Tasks for this exercise
#1 According to the HTCondor mailing-list post about GPUs, what device name does the job output report?
#2 Carry on the HTCondor mailing-list post about GPUs, starting after its final line.
[start of Reading passage]
[Date Prev][Date Next][Thread Prev][Thread Next][Date Index][Thread Index]

Re: [HTCondor-users] Adding GPUs to machine resources



On Wed, Apr 16, 2014 at 02:41:59PM +0200, Steffen Grunewald wrote:
> But: If the user "forgets" to specify request_gpus (or sets it to 0),
> then CUDA_VISIBLE_DEVICES isn't set *which apparently leaves full access
> to _all_ GPU resources of the machine*. Is this intended? I'd expect 
> something like CUDA_VISIBLE_DEVICES=-1 ...

(see below)
 
> Still running 8.1.4

Here's another quirk (at least I think it's one), from the output
(printenv, machine ad, ...) of a job scheduled to the second of two
GPUs:

$ grep CUDA 3.out 
_CONDOR_AssignedGPUS=CUDA1
CUDA_VISIBLE_DEVICES=1
CUDARuntimeVersion = 5.5
CUDAGlobalMemoryMb = 4800
CUDACapability = 3.5
CUDAECCEnabled = false
CUDADriverVersion = 6.0
CUDADeviceName = "Tesla K20c"
AssignedGPUS = "CUDA1"

As $CUDA_VISIBLE_DEVICES equals 1, _only_ the second GPU would be visible,
as can be proved as follows:

$ CUDA_VISIBLE_DEVICES=1 /usr/lib/condor/libexec/condor_gpu_discovery 
DetectedGPUs="CUDA0"
[end of Reading passage]
[start of Dataset records]
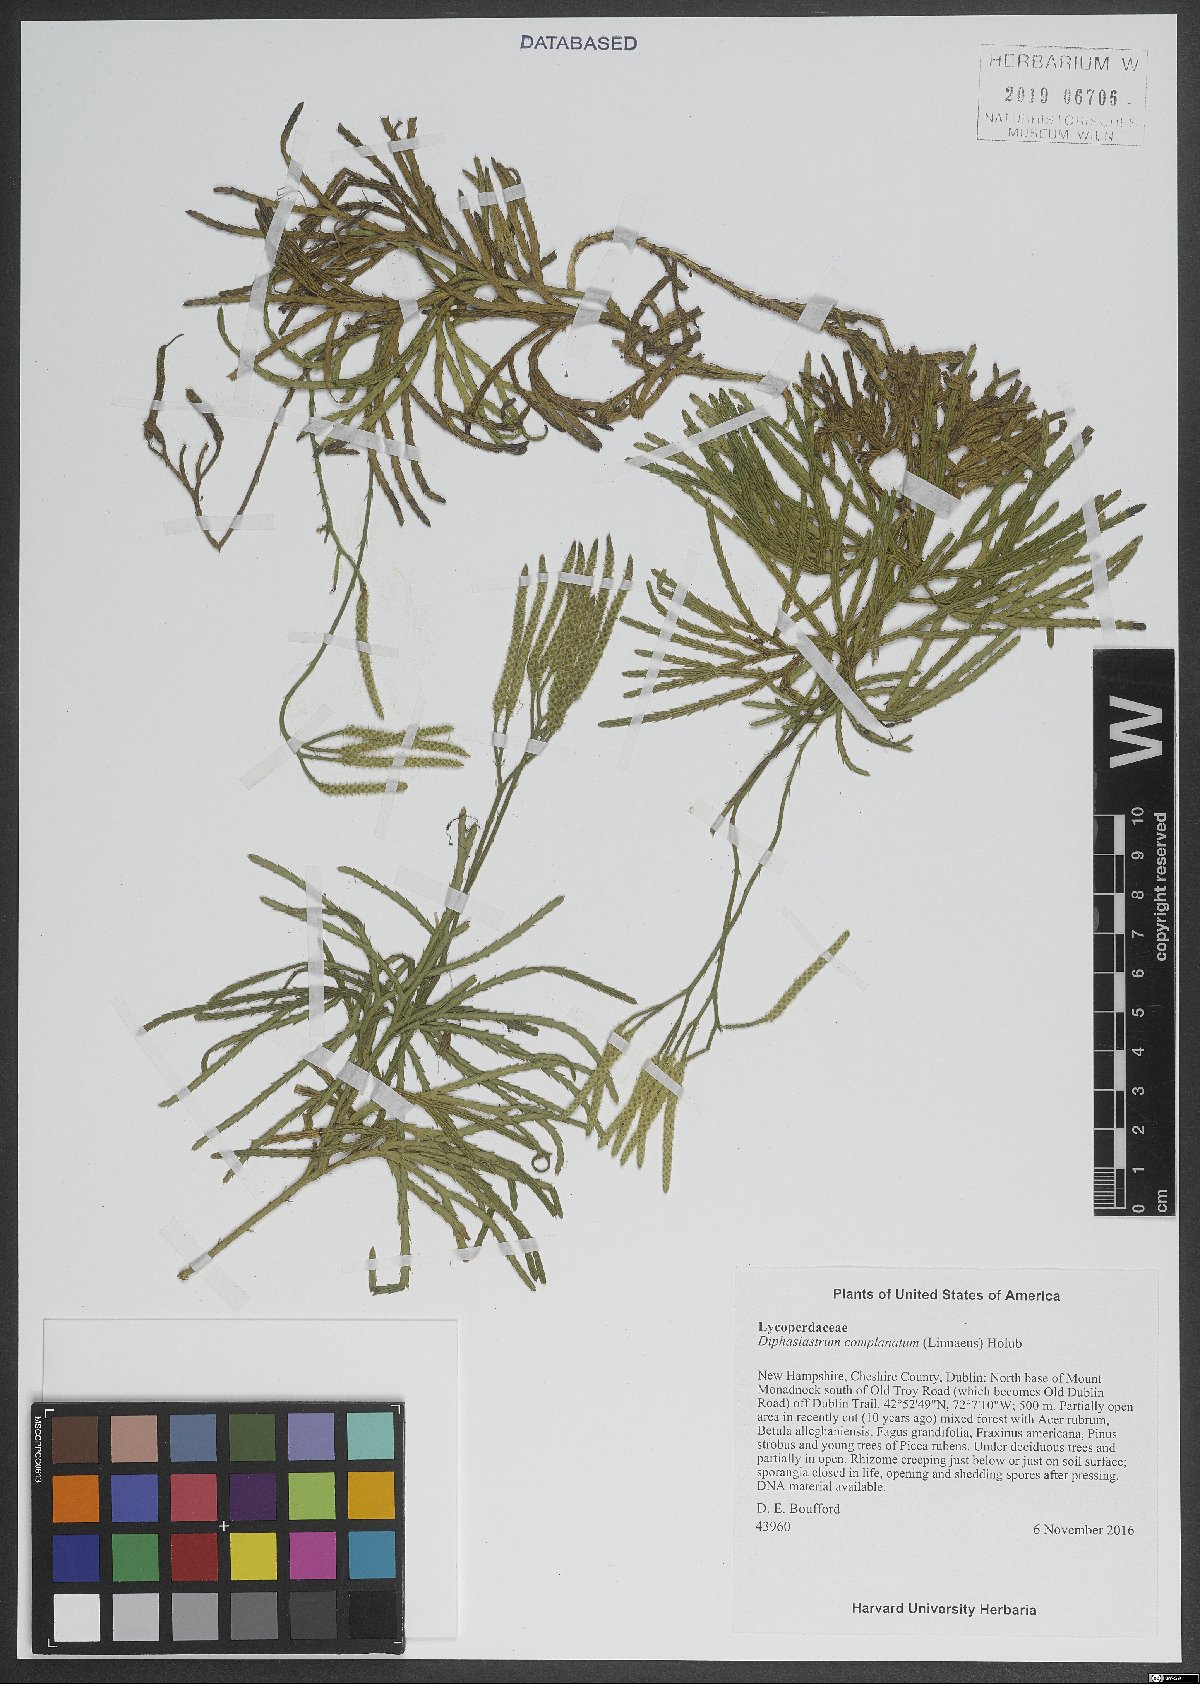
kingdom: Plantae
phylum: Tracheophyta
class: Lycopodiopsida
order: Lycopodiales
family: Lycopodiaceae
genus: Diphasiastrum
[end of Dataset records]
Answers given
#1 Tesla K20c

#2
Note that in the CUDA_VISIBLE_DEVICES context, the device "name" is different
from what's announced in the machine ad.

$ CUDA_VISIBLE_DEVICES=0 /usr/lib/condor/libexec/condor_gpu_discovery 
DetectedGPUs="CUDA0"

- same result, different GPU.
Maybe I'm misinterpreting stuff?

BTW,

$ CUDA_VISIBLE_DEVICES=-1 /usr/lib/condor/libexec/condor_gpu_discovery 
DetectedGPUs=0
$ CUDA_VISIBLE_DEVICES="" /usr/lib/condor/libexec/condor_gpu_discovery 
DetectedGPUs=0

but (behaviour in the case of request_gpus=0)

$ unset CUDA_VISIBLE_DEVICES; /usr/lib/condor/libexec/condor_gpu_discovery 
DetectedGPUs="CUDA0, CUDA1"

Moreover, $$(AssignedGPUS) in the "arguments" apparently isn't replaced by a CUDA*
string, as suggested by the HowToManageGPUs wiki page...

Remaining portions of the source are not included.